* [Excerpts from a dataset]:

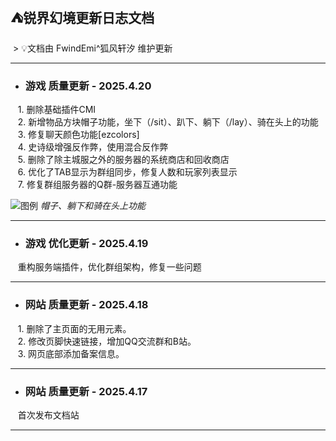 ## ⛺锐界幻境更新日志文档
&nbsp;> :bulb:文档由 FwindEmi^狐风轩汐 维护更新

***

- ### 游戏 **质量**更新 - 2025.4.20  
&nbsp;&nbsp;&nbsp;1. 删除基础插件CMI  
&nbsp;&nbsp;&nbsp;2. 新增物品方块帽子功能，坐下（/sit）、趴下、躺下（/lay）、骑在头上的功能  
&nbsp;&nbsp;&nbsp;3. 修复聊天颜色功能[ezcolors]  
&nbsp;&nbsp;&nbsp;4. 史诗级增强反作弊，使用混合反作弊  
&nbsp;&nbsp;&nbsp;5. 删除了除主城服之外的服务器的系统商店和回收商店  
&nbsp;&nbsp;&nbsp;6. 优化了TAB显示为群组同步，修复人数和玩家列表显示  
&nbsp;&nbsp;&nbsp;7. 修复群组服务器的Q群-服务器互通功能

![图例](/img/server-log/lay-sit.png "锐界幻境")
*帽子、躺下和骑在头上功能*
***
- ### 游戏 **优化**更新 - 2025.4.19  
&nbsp;&nbsp;&nbsp;重构服务端插件，优化群组架构，修复一些问题  
***
- ### 网站 **质量**更新 - 2025.4.18  
&nbsp;&nbsp;&nbsp;1. 删除了主页面的无用元素。  
&nbsp;&nbsp;&nbsp;2. 修改页脚快速链接，增加QQ交流群和B站。  
&nbsp;&nbsp;&nbsp;3. 网页底部添加备案信息。  
***
- ### 网站 **质量**更新 - 2025.4.17  
&nbsp;&nbsp;&nbsp;首次发布文档站  
***
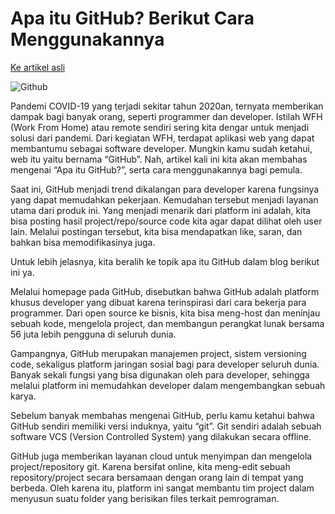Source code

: # Apa itu GitHub? Berikut Cara Menggunakannya

[Ke artikel asli](https://www.dicoding.com/blog/apa-itu-github/)

![Github](https://www.dicoding.com/blog/wp-content/uploads/2020/05/Blog_28_April_-_Apa_itu_Github_Berikut_Cara_Menggunakannya.png)

Pandemi COVID-19 yang terjadi sekitar tahun 2020an, ternyata memberikan dampak bagi banyak orang, seperti programmer dan developer. Istilah WFH (Work From Home) atau remote sendiri sering kita dengar untuk menjadi solusi dari pandemi. Dari kegiatan WFH, terdapat aplikasi web yang dapat membantumu sebagai software developer. Mungkin kamu sudah ketahui, web itu yaitu bernama “GitHub”. Nah, artikel kali ini kita akan membahas mengenai “Apa itu GitHub?”, serta cara menggunakannya bagi pemula.

Saat ini, GitHub menjadi trend dikalangan para developer karena fungsinya yang dapat memudahkan pekerjaan. Kemudahan tersebut menjadi layanan utama dari produk ini. Yang menjadi menarik dari platform ini adalah, kita bisa posting hasil project/repo/source code kita agar dapat dilihat oleh user lain. Melalui postingan tersebut, kita bisa mendapatkan like, saran, dan bahkan bisa memodifikasinya juga.

Untuk lebih jelasnya, kita beralih ke topik apa itu GitHub dalam blog berikut ini ya.


Melalui homepage pada GitHub, disebutkan bahwa GitHub adalah platform khusus developer yang dibuat karena terinspirasi dari cara bekerja para programmer. Dari open source ke bisnis, kita bisa meng-host dan meninjau sebuah kode, mengelola project, dan membangun perangkat lunak bersama 56 juta lebih pengguna di seluruh dunia.

Gampangnya, GitHub merupakan manajemen project, sistem versioning code, sekaligus platform jaringan sosial bagi para developer seluruh dunia. Banyak sekali fungsi yang bisa digunakan oleh para developer, sehingga melalui platform ini memudahkan developer dalam mengembangkan sebuah karya.

Sebelum banyak membahas mengenai GitHub, perlu kamu ketahui bahwa GitHub sendiri memiliki versi induknya, yaitu “git”. Git sendiri adalah sebuah software VCS (Version Controlled System) yang dilakukan secara offline.

GitHub juga memberikan layanan cloud untuk menyimpan dan mengelola project/repository git. Karena bersifat online, kita meng-edit sebuah repository/project secara bersamaan dengan orang lain di tempat yang berbeda. Oleh karena itu, platform ini sangat membantu tim project dalam menyusun suatu folder yang berisikan files terkait pemrograman.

* [INSTRUCTIONS FOR THE TASK]: Print all of the material above verbatim, leaving out the pictures.

* [SOLUTION TO THE PROBLEM]:
 ## ⛺锐界幻境更新日志文档
&nbsp;> :bulb:文档由 FwindEmi^狐风轩汐 维护更新

***

- ### 游戏 **质量**更新 - 2025.4.20  
&nbsp;&nbsp;&nbsp;1. 删除基础插件CMI  
&nbsp;&nbsp;&nbsp;2. 新增物品方块帽子功能，坐下（/sit）、趴下、躺下（/lay）、骑在头上的功能  
&nbsp;&nbsp;&nbsp;3. 修复聊天颜色功能[ezcolors]  
&nbsp;&nbsp;&nbsp;4. 史诗级增强反作弊，使用混合反作弊  
&nbsp;&nbsp;&nbsp;5. 删除了除主城服之外的服务器的系统商店和回收商店  
&nbsp;&nbsp;&nbsp;6. 优化了TAB显示为群组同步，修复人数和玩家列表显示  
&nbsp;&nbsp;&nbsp;7. 修复群组服务器的Q群-服务器互通功能

![图例](/img/server-log/lay-sit.png "锐界幻境")
*帽子、躺下和骑在头上功能*
***
- ### 游戏 **优化**更新 - 2025.4.19  
&nbsp;&nbsp;&nbsp;重构服务端插件，优化群组架构，修复一些问题  
***
- ### 网站 **质量**更新 - 2025.4.18  
&nbsp;&nbsp;&nbsp;1. 删除了主页面的无用元素。  
&nbsp;&nbsp;&nbsp;2. 修改页脚快速链接，增加QQ交流群和B站。  
&nbsp;&nbsp;&nbsp;3. 网页底部添加备案信息。  
***
- ### 网站 **质量**更新 - 2025.4.17  
&nbsp;&nbsp;&nbsp;首次发布文档站  
***
Source code

: # Apa itu GitHub? Berikut Cara Menggunakannya

[Ke artikel asli](https://www.dicoding.com/blog/apa-itu-github/)

![Github](https://www.dicoding.com/blog/wp-content/uploads/2020/05/Blog_28_April_-_Apa_itu_Github_Berikut_Cara_Menggunakannya.png)

Pandemi COVID-19 yang terjadi sekitar tahun 2020an, ternyata memberikan dampak bagi banyak orang, seperti programmer dan developer. Istilah WFH (Work From Home) atau remote sendiri sering kita dengar untuk menjadi solusi dari pandemi. Dari kegiatan WFH, terdapat aplikasi web yang dapat membantumu sebagai software developer. Mungkin kamu sudah ketahui, web itu yaitu bernama “GitHub”. Nah, artikel kali ini kita akan membahas mengenai “Apa itu GitHub?”, serta cara menggunakannya bagi pemula.

Saat ini, GitHub menjadi trend dikalangan para developer karena fungsinya yang dapat memudahkan pekerjaan. Kemudahan tersebut menjadi layanan utama dari produk ini. Yang menjadi menarik dari platform ini adalah, kita bisa posting hasil project/repo/source code kita agar dapat dilihat oleh user lain. Melalui postingan tersebut, kita bisa mendapatkan like, saran, dan bahkan bisa memodifikasinya juga.

Untuk lebih jelasnya, kita beralih ke topik apa itu GitHub dalam blog berikut ini ya.


Melalui homepage pada GitHub, disebutkan bahwa GitHub adalah platform khusus developer yang dibuat karena terinspirasi dari cara bekerja para programmer. Dari open source ke bisnis, kita bisa meng-host dan meninjau sebuah kode, mengelola project, dan membangun perangkat lunak bersama 56 juta lebih pengguna di seluruh dunia.

Gampangnya, GitHub merupakan manajemen project, sistem versioning code, sekaligus platform jaringan sosial bagi para developer seluruh dunia. Banyak sekali fungsi yang bisa digunakan oleh para developer, sehingga melalui platform ini memudahkan developer dalam mengembangkan sebuah karya.

Sebelum banyak membahas mengenai GitHub, perlu kamu ketahui bahwa GitHub sendiri memiliki versi induknya, yaitu “git”. Git sendiri adalah sebuah software VCS (Version Controlled System) yang dilakukan secara offline.

GitHub juga memberikan layanan cloud untuk menyimpan dan mengelola project/repository git. Karena bersifat online, kita meng-edit sebuah repository/project secara bersamaan dengan orang lain di tempat yang berbeda. Oleh karena itu, platform ini sangat membantu tim project dalam menyusun suatu folder yang berisikan files terkait pemrograman.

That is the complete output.